In March 05, 2000 Assiel Kabera, advisor to former president Pasteur Bizimungu was assassinated. Lieutenant Colonel Wilson Rutayisire Shabani, former director of Radio Muhabura during RPF war and former director of the Rwandan Information Office was assassinated in Kisangani, DRC by the RPA in June 2000. Other individuals the RPF has disposed of are Victor Bayingana, a businessman and his wife Kagaju. The family of Pastor Emmanuel Gasana of Parish of Nyamagana, Commune Kigoma, Prefecture Gitarama and his family along with Pastor Joseph Karamage who was appointed to replace Emmanuel Gasana. James Habarugaba assassinated in front his home on his way from work. Professor Francois Munyamarere of the Rwanda National University Nyakinama was assassinated on his way from work. The businesswoman Ms. Mugambira shot to death in her shop in Kigali. Some officials and military officers have fled the country; among them are Christophe Hakizabera, Major Ntashamaje, and Major Kwikiriza. A former Member of Parliament, Mr. Mbanda was imprisoned for criticizing the Rwandan Patriotic Front.

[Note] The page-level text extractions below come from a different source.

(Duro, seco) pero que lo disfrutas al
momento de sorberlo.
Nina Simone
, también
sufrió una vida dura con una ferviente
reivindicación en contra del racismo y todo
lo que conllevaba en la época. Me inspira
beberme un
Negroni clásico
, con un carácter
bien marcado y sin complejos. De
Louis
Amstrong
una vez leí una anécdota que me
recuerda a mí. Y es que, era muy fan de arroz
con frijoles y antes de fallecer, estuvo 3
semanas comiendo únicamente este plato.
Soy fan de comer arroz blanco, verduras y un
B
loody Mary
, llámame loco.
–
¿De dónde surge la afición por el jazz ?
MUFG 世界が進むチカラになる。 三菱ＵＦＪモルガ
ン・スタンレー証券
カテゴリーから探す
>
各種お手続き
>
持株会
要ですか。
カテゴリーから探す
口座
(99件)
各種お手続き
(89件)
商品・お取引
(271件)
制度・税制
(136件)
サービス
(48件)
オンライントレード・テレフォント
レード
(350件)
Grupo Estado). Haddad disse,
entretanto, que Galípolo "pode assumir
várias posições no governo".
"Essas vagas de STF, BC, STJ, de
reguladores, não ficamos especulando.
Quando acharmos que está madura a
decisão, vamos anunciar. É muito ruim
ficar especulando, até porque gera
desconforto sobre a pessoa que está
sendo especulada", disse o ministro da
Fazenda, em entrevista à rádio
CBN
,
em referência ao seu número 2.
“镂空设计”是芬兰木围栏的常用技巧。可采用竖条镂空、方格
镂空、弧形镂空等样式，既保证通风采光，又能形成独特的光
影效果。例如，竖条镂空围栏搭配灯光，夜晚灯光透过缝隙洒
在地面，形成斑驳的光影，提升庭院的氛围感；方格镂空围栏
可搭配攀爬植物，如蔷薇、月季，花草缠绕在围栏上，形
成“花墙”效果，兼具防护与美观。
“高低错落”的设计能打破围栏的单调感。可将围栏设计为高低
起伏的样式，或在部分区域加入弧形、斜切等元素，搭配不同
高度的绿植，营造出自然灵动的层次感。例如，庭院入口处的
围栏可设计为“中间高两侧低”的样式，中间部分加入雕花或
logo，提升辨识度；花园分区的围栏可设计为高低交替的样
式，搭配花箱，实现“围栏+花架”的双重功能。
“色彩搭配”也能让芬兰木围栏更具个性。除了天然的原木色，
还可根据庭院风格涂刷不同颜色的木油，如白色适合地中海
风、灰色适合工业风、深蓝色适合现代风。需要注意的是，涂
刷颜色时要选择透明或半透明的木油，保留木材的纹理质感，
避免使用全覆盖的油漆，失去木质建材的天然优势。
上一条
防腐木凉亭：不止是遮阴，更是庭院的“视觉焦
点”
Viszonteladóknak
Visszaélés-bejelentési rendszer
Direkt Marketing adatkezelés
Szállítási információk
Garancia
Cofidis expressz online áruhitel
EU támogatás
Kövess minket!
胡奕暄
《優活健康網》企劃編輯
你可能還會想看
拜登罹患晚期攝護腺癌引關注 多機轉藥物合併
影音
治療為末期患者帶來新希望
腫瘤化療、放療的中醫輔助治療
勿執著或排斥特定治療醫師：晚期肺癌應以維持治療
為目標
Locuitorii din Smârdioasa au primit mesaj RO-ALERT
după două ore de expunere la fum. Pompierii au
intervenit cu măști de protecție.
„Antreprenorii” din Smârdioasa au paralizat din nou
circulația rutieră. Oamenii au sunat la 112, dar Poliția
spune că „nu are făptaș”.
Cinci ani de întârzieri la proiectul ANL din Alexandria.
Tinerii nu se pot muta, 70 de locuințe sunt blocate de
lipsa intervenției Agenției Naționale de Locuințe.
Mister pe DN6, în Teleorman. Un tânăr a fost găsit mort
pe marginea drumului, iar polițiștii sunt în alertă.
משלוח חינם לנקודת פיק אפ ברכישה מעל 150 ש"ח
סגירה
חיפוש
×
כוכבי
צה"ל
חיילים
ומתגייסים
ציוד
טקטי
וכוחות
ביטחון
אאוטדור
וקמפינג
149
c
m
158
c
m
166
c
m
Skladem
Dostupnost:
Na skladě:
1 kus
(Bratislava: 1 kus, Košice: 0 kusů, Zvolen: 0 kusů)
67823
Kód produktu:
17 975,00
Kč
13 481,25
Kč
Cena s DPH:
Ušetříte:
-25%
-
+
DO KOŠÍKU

Some prominent Tutsi have managed to escape RPF hit squads. They are: Joseph Sebarenzi Kabuye, exiled in the United States; Valens Kajeguhakwa, member of the Transitional national Assembly (NTA) and businessman; Sisi Evariste, member of NTA and businessman, exiled in Uganda; Doctor Kayijaho, president of Ibuka, exiled in Canada, former BP FINA Director General Jean Bosco Rutagengwa, Founder of Ibuka, exiled in USA, former AVEGA-AGAHOZO (1994 events widows association) President Chantal Kayitesi, exiled in USA, and former Prosecutor Edward Kayihura, exiled in USA. Recent ones to be named are General Kayumba Nyamwasa and Colonel Patrick Karegyeya in South Africa.